For items, it leans into randomness: weighted rarity rolls, prefix pools, affinity pools, and stat caps based on rarity tier. For characters, it does the opposite. Characters get a more deterministic stat initialization path, then class-specific growth is applied on top:
- Weighted rarity for loot.
- Config-driven base stats and caps.
- Class growth formulas for player characters.
- Derived stats and proficiencies calculated after creation.
That split turned out to be important. Items should surprise the player. Core characters should not feel arbitrary.
The Operation Engine
The real core of the project is useOperationEngine. That hook loads operation definitions from config, checks affordability, evaluates constraints, runs success rolls, applies modifications, clamps stats, and persists the result.
The reason I like this architecture is that operations are composable. A reroll is not a special-case screen. It is just a recipe:
- Remove old prefixes.
- Pick new ones from a pool.
- Charge the correct dust.
- Respect the current rarity cap.
- Update the entity in one state transition.

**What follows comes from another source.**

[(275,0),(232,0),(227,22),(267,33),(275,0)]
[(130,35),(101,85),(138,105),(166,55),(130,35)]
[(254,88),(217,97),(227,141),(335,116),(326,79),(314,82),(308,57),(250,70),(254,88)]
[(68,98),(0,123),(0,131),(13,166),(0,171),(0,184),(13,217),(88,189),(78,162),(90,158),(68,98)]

That same machinery also handles salvage, upgrade, transmog, and other operations. Once the interpreter existed, adding new content became much cheaper than adding new systems.
UI Composition
HomeScreen is the shell that makes the whole thing usable. It pulls config and state from context and renders a tabbed experience: story mode, operations, entities, and battle simulation. I kept the router surface area small and let game state drive the internal experience instead of turning every view into a route.

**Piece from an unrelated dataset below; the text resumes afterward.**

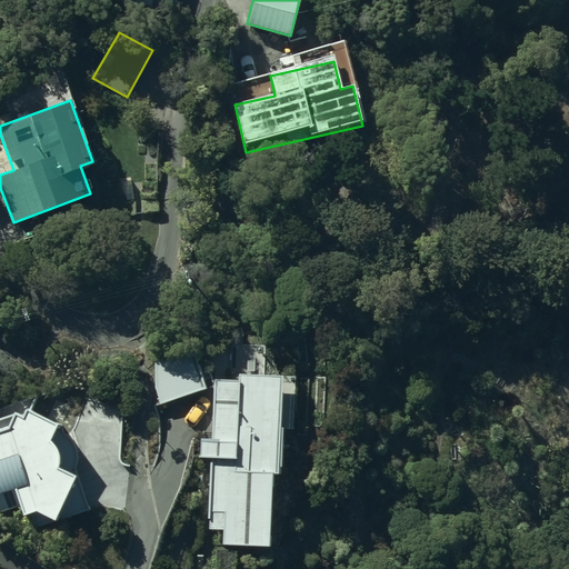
[(155,392),(160,405),(206,388),(193,353),(153,368),(155,392)]
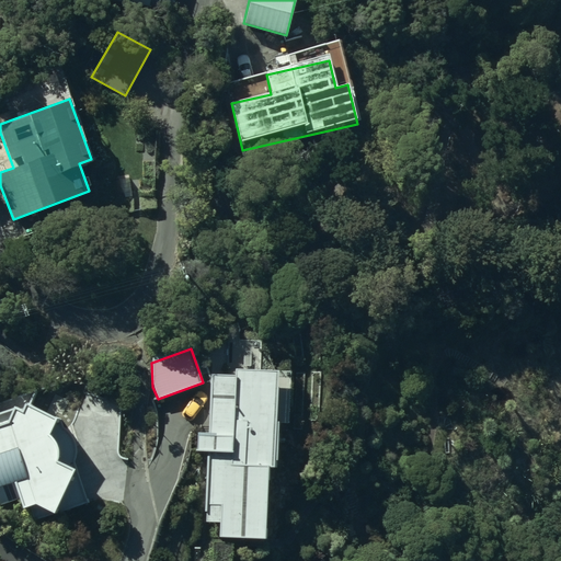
[(288,424),(289,371),(235,370),(235,376),(210,376),(209,433),(198,433),(198,450),(206,450),(205,523),(219,523),(219,537),(265,538),(266,467),(274,467),(274,442),(285,442),(286,424),(288,424)]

The start screen is intentionally tiny, but there is one practical detail in it that matters: it unlocks the audio context before the game starts. That prevents the app from tripping over browser autoplay restrictions later.
Battle Simulation
The battle simulator is a separate subsystem, but it still follows the same design principle: data first, engine second. Skills come from config, teams are represented as CombatantState, and damage is derived from base values plus scaling, synergy, resistances, and statuses.
function computeSkillDamage(
skill: SkillInfo,
actor: CombatantState,
defender: CombatantState,
usageCount: number
): number {
const aStats = getFinalCombatantStats(actor);
let dmg = skill.damage_target || 0;
if (skill.baseScaling?.strength?.multiplier) {
dmg += (aStats.strength || 0) * skill.baseScaling.strength.multiplier;
}
if (skill.baseScaling?.dexterity?.multiplier) {
dmg += (aStats.dexterity || 0) * skill.baseScaling.dexterity.multiplier;
}
if (skill.baseScaling?.energy?.multiplier) {
dmg += (aStats.energy || 0) * skill.baseScaling.energy.multiplier;
}
const dStats = getFinalCombatantStats(defender);
if (skill.damage_type?.attackType?.includes("melee")) {
const dr = dStats.damageReduction || 0;
dmg -= (dr / 100) * dmg;
}
return Math.max(0, Math.floor(dmg));
}
That code is not especially glamorous, but it is exactly the kind of mechanical layer I wanted: one place that turns skill definitions and combatant state into a result the UI can explain.
Why I Built It This Way
The main reason I like this repo is that it scales in the right direction. Adding a new rarity tier, resource type, operation, or skill does not force a component rewrite. The UI mostly stays the same because the engine is interpreting data, not baking in assumptions.
If I kept pushing this project, I would do three things next:
- Split the giant config into domain-specific files with schema validation at load time.
- Add stronger TypeScript types to the operation and entity layers instead of tolerating
@ts-nocheckin core files. - Pull the battle rules into a pure simulation module so it can be tested outside React.
Even in its current form, though, the repo captures the design goal I cared about most: build the RPG as a rules engine with a UI, not a UI with some RPG logic jammed inside it.